Command-Line Control for IMB-MT Benchmarks

For the IMB-MT component, a different set of command-line options is available than that for the other components. The -input, -include, and -exclude options are common for all the components and are described in Command-Line Control.

Here is the formal description of IMB-MT options:

IMB-MT [-thread_level <level>] 
       [-input <filename>]
       [-include benchmark1[,benchmark2[,...]]
       [-exclude benchmark1[,benchmark2[,...]]
       [-stride <value>]
       [-warmup <value>]
       [-repeat <value>]
       [-barrier <value>]
       [-count <value>]
       [-malloc_align <value>]
       [-malloc_algo <algorithm>]
       [-check <value>]
       [-datatype <type>]
       [benchmark1[,benchmark2[,...]]

-thread_level {single|funneled|serialized|multiple|nompinit} Option

Sets a value for the parameter to be passed to MPI_Init_thread. The multiple value is required for the multithreaded mode. If another value is provided, the benchmark functionality is nearly equivalent to that of IMB-MPI1 and the results are likely to be the same. In the multiple mode, the OMP_NUM_THREADS environment variable controls the number of threads forked in each rank.
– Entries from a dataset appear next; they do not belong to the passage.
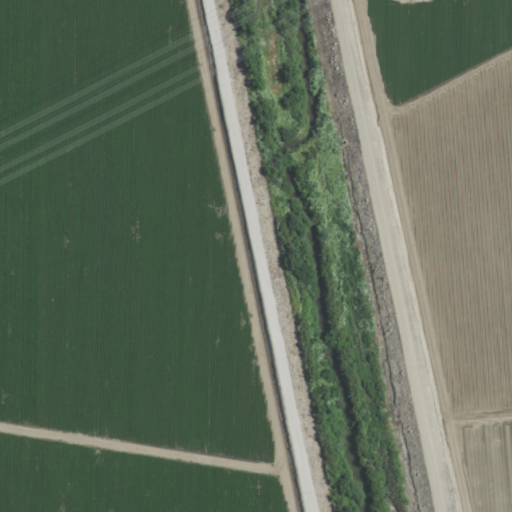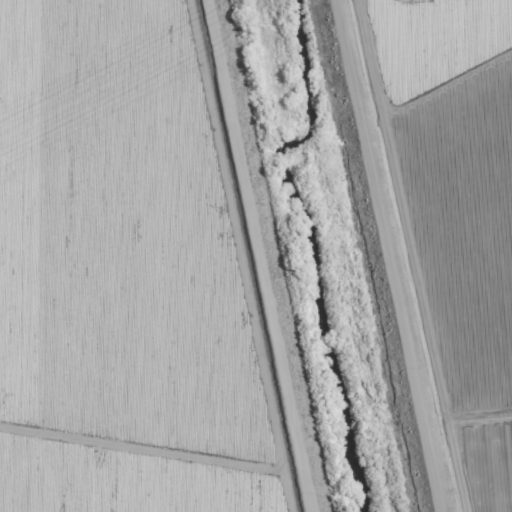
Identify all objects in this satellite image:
crop: (444, 219)
crop: (138, 272)
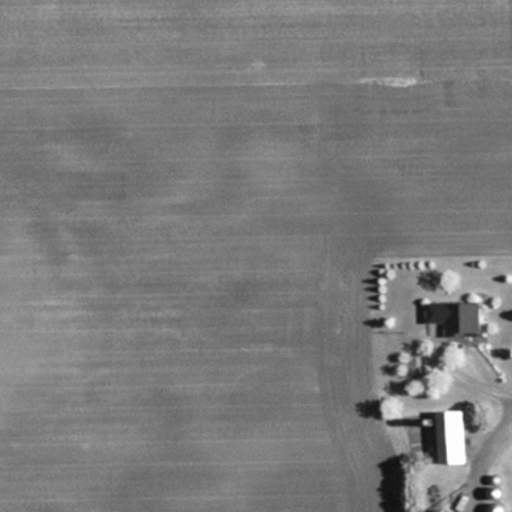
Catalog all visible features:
building: (458, 317)
road: (445, 347)
building: (455, 435)
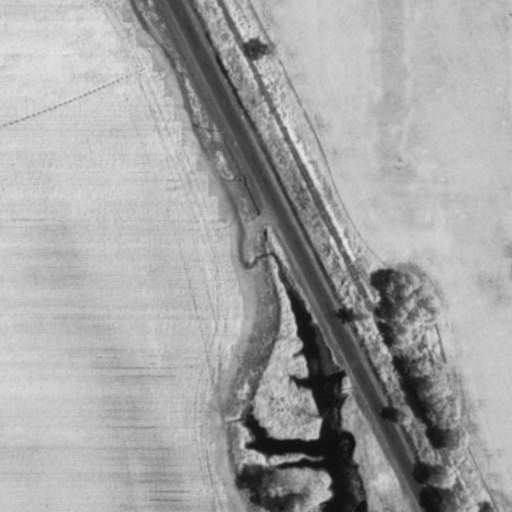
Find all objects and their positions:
road: (298, 255)
railway: (344, 256)
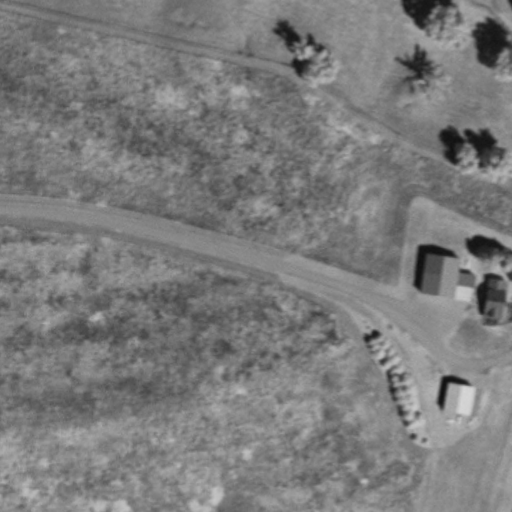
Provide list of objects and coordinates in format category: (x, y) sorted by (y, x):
road: (179, 239)
building: (448, 272)
building: (495, 300)
building: (457, 401)
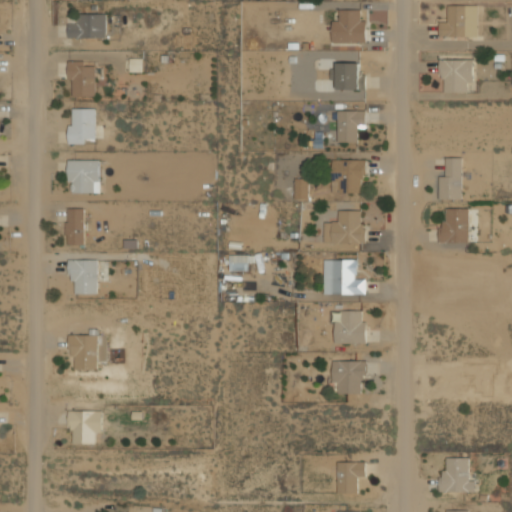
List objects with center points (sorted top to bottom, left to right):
building: (455, 21)
building: (460, 21)
building: (89, 26)
building: (89, 26)
building: (350, 26)
building: (349, 27)
building: (137, 64)
building: (456, 74)
building: (457, 74)
building: (350, 75)
building: (350, 76)
building: (83, 77)
building: (82, 79)
building: (350, 123)
building: (350, 124)
building: (82, 125)
building: (82, 125)
building: (348, 174)
building: (85, 175)
building: (349, 175)
building: (85, 176)
building: (451, 177)
building: (452, 179)
building: (302, 187)
building: (302, 188)
building: (76, 225)
building: (455, 225)
building: (456, 225)
building: (76, 226)
building: (346, 227)
building: (346, 227)
road: (35, 256)
road: (405, 256)
building: (239, 262)
building: (85, 274)
building: (84, 275)
building: (342, 276)
building: (343, 277)
building: (350, 325)
building: (351, 327)
building: (85, 350)
building: (84, 351)
building: (349, 375)
building: (350, 375)
building: (85, 425)
building: (86, 425)
building: (350, 475)
building: (456, 475)
building: (457, 475)
building: (349, 476)
building: (458, 510)
building: (458, 510)
building: (350, 511)
building: (352, 511)
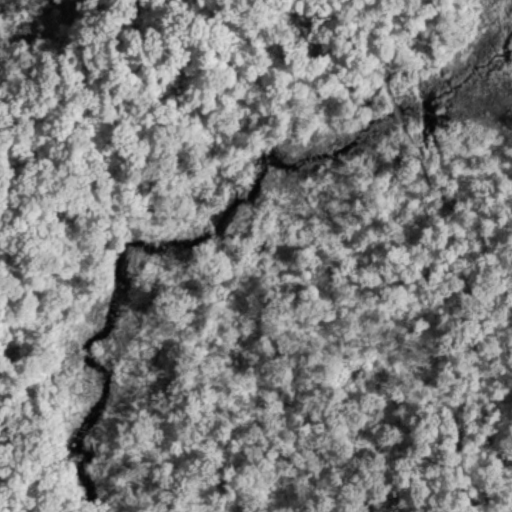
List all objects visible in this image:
road: (0, 183)
road: (438, 198)
park: (256, 256)
road: (462, 467)
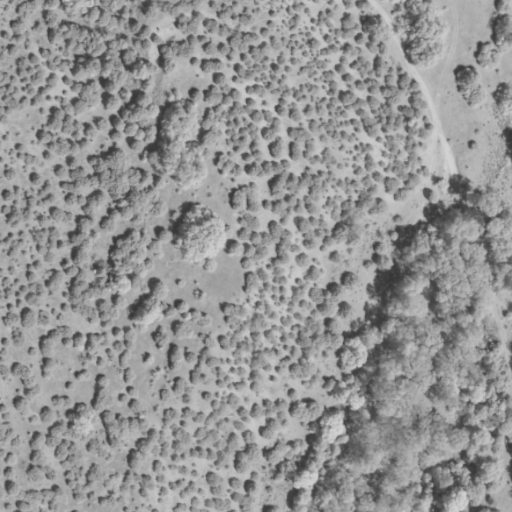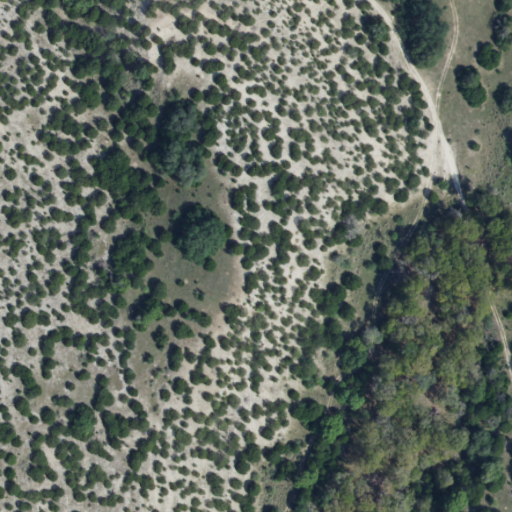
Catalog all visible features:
road: (455, 174)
Each thread deals with a buffer of the size count*sizeof(datatype). The rank's buffer is not shared among the threads, but each thread has its own full-size buffer. Thus, PingPong with two ranks and two threads will transfer twice as much data as PingPong with two ranks and one thread.

-stride <stride> Option

For point-to-point benchmarks, sets the distance between the communicating ranks in each pair.

For example, PingPongMT with stride=1 launches simultaneous point-to-point communications for pairs (0,1), (2,3),...; for stride=2 the pairs are (0,2), (1,3),...; for stride=4 the pairs are (0,4), (1,5),....

The special value stride=0 (default) sets the stride to a half of the number of MPI ranks.

Setting the stride equal to the -ppn value is useful for benchmarking inter-node communications only.

-warmup Option

Sets the number of benchmark cycles not included in time counting.

-repeat Option

Sets the number of counted benchmark cycles.

-barrier {on|off|special} Option

Sets a barrier to be used when measuring time:

on Use the MPI_Barrier operation
off Do not use a barrier
special Use a special barrier implementation instead of MPI_Barrier

-count Option

Sets the message length.

To execute benchmarks with a set of message lengths, specify the lengths as a comma-separated list. Lengths must be given as numbers of message types rather than as bytes.

-malloc_align Option

Sets the size for manual alignment of allocated buffers in bytes. The default value is 64 and is acceptable for most cases. See the AlignedAllocator class definition in MT/MT_benchmark.h for details.

-malloc_algo {serial|continuous|parallel} Option

Sets the algorithm for allocating memory in a multithreaded environment. The default value is serial and is acceptable for most cases.

-check {on|off} Option

Enables/disables correctness checking.

When enabled, the buffers to transfer are filled with integer sequences generated based on the rank number. After each transfer iteration, the check procedure verifies that the receive buffers are filled with the expected values.

This option requires the -datatype int option set.

-datatype {int|char} Option

Sets the MPI_Datatype for messages. The default value is int.